• _Task directions_
Say how many lines of these entries include the word "mais", and answer with the number alone.

Source texts of formatted documents:
***

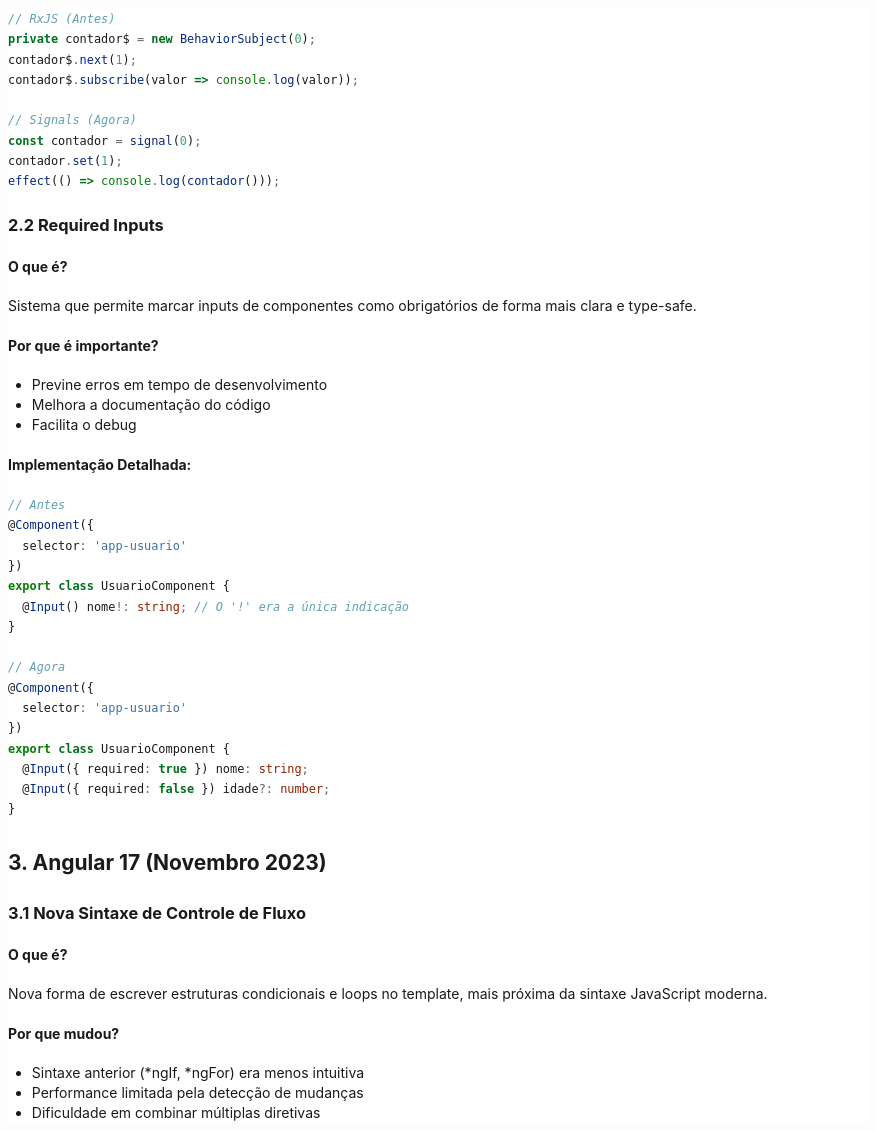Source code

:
 ```typescript
// RxJS (Antes)
private contador$ = new BehaviorSubject(0);
contador$.next(1);
contador$.subscribe(valor => console.log(valor));

// Signals (Agora)
const contador = signal(0);
contador.set(1);
effect(() => console.log(contador()));
```

### 2.2 Required Inputs

#### O que é?
Sistema que permite marcar inputs de componentes como obrigatórios de forma mais clara e type-safe.

#### Por que é importante?
- Previne erros em tempo de desenvolvimento
- Melhora a documentação do código
- Facilita o debug

#### Implementação Detalhada:
```typescript
// Antes
@Component({
  selector: 'app-usuario'
})
export class UsuarioComponent {
  @Input() nome!: string; // O '!' era a única indicação
}

// Agora
@Component({
  selector: 'app-usuario'
})
export class UsuarioComponent {
  @Input({ required: true }) nome: string;
  @Input({ required: false }) idade?: number;
}
```

## 3. Angular 17 (Novembro 2023)

### 3.1 Nova Sintaxe de Controle de Fluxo

#### O que é?
Nova forma de escrever estruturas condicionais e loops no template, mais próxima da sintaxe JavaScript moderna.

#### Por que mudou?
- Sintaxe anterior (*ngIf, *ngFor) era menos intuitiva
- Performance limitada pela detecção de mudanças
- Dificuldade em combinar múltiplas diretivas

***

• _Solution for this problem_
2